Killings of cops on the rise

by on Oct. 15, 2007, under Nation/World

Officers see ‘hunter’ mentality, ‘brutality’ among criminals

The casket of Odessa Police Department Cpl. John "Scott" Gardner is brought to his grave by pallbearers from his department Sept. 12 in Odessa, Texas.

The casket of Odessa Police Department Cpl. John "Scott" Gardner is brought to his grave by pallbearers from his department Sept. 12 in Odessa, Texas.

ODESSA, Texas – The bodies of two local police officers, both shot in the head, had just been removed from the backyard. A third officer lay mortally wounded at a hospital with a shotgun blast to the neck when Larry Neil White calmly emerged from his house and offered a chilling explanation for the slaughter.

“You got these guys coming to your door,” White told authorities, who originally went to his home on a domestic disturbance call. “What would you do?”

Never in the 73-year history of the Odessa Police Department had an officer been fatally shot in the line of duty. Nearly as striking, said Texas Ranger Capt. Barry Caver, was the “matter-of-fact” manner of the 59-year-old suspect who, before he was carted to jail, demanded that officers retrieve his glasses.

“I told him he didn’t need any glasses where he was going,” Caver said.

The slayings of Cpls. Arlie Jones, 48; Abel Marquez, 32, and John “Scott” Gardner, 30, on Sept. 8 are part of a rising number of fatal police shootings across the nation that have led police officials and law enforcement analysts to suggest that an increasing number of suspects are adopting a troubling disregard for cops.

Miami Police Chief John Timoney describes the phenomenon as a “hunter” mentality among criminals.

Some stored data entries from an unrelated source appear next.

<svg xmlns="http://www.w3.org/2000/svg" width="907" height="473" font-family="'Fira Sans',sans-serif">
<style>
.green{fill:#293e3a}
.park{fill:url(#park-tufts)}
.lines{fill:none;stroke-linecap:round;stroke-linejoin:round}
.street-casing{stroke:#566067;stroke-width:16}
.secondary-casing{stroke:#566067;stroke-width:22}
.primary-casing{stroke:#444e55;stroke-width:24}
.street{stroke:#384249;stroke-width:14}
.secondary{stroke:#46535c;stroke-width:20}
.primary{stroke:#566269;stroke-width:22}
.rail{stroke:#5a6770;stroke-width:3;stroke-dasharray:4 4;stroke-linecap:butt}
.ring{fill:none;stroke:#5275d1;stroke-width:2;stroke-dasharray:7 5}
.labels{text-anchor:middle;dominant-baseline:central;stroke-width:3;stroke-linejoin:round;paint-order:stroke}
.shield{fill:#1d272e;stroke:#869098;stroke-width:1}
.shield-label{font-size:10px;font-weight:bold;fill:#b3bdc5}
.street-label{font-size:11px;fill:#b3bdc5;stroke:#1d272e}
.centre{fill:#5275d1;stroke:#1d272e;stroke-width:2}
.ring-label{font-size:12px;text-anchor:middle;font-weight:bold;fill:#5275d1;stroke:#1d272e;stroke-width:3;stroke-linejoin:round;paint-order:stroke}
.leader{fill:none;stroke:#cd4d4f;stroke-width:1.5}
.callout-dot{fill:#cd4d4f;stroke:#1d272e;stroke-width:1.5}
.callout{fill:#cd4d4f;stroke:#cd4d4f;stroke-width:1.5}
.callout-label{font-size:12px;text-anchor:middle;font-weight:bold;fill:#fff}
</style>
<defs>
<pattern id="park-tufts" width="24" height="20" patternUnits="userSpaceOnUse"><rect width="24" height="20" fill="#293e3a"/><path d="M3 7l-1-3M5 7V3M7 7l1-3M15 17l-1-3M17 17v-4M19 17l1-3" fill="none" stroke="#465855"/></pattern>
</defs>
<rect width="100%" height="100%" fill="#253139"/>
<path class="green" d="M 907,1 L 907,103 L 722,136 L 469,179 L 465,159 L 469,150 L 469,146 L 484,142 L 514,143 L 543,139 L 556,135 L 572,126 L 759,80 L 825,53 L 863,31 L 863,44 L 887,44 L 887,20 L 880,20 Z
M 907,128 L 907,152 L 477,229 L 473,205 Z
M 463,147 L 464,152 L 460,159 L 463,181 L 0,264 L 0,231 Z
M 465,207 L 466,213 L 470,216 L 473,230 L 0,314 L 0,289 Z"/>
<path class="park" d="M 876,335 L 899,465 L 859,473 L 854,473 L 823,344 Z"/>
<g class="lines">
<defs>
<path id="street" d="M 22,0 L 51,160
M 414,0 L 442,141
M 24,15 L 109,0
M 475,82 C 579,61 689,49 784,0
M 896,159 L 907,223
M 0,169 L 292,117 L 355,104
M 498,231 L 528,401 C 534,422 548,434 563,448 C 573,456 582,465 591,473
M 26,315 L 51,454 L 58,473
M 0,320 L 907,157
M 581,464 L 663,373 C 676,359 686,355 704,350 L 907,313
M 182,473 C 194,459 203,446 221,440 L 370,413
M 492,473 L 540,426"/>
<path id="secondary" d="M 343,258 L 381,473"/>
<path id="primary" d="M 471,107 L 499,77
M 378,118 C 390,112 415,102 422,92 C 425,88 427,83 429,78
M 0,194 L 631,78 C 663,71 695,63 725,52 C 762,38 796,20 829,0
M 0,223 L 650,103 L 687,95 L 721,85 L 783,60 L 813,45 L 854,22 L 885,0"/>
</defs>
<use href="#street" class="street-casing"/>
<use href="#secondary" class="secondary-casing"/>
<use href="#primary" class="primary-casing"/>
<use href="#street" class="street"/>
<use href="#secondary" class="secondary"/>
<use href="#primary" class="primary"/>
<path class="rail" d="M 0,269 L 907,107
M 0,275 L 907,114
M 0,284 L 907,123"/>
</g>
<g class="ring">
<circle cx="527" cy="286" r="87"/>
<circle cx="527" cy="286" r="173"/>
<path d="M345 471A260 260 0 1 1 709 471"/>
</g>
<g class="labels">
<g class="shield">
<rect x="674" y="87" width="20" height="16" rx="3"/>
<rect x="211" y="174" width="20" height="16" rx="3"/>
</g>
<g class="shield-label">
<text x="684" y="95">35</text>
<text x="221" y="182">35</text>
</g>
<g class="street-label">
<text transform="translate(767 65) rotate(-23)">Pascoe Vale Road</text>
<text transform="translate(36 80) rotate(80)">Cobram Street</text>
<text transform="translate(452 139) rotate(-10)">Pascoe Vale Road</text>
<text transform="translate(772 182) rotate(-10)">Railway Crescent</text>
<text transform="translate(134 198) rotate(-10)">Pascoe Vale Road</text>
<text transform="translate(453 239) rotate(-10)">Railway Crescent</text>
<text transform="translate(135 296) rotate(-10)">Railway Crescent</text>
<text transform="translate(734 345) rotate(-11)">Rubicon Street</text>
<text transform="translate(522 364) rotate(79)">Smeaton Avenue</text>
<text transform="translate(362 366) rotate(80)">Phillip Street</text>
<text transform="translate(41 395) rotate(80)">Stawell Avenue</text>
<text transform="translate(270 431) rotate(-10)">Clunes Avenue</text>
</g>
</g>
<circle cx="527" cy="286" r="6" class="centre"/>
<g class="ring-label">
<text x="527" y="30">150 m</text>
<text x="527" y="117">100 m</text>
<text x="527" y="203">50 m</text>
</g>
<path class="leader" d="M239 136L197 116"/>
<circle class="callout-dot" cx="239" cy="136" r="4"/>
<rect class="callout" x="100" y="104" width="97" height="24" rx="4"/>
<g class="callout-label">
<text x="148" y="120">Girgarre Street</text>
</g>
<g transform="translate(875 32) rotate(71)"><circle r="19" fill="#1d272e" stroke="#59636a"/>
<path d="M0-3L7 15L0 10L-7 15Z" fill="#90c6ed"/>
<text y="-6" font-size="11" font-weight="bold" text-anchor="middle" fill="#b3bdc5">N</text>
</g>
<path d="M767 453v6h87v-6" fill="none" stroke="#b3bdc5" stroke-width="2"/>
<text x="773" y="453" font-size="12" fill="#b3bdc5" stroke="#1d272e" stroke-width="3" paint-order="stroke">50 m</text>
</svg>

As of Tuesday, 60 officers had been fatally shot this year, up 54 percent from the same period last year, according to the National Law Enforcement Officers Memorial Fund in Washington, D.C. There already have been more fatal shootings of officers this year than in all of 2006, when there were 52. The rate of police slayings began to accelerate in late 2006, and the trend has continued this year.

Police officials from departments across the country say they are confronting more combative suspects in situations ranging from robberies to routine traffic stops.

“Lately, it seems like there is a brutality and a willingness to cross a line, to take a life, even if it is a police officer,” Caver said.

Jack Levin, director of Northeastern University’s Center on Violence and Conflict, said the police killings are a disturbing outgrowth of rising violence across the nation.

“With crime re-emerging, we are asking police to become more aggressive,” Levin said. “They are confronting gang members and an increasing number of offenders released from prisons.”

Many suspects, he said, have “little regard for the consequences of their actions. … They will shoot to kill.”

The Associated Press

Motorcycle officers from around Texas join the procession for Gardner's funeral.

Motorcycle officers from around Texas join the procession for Gardner's funeral.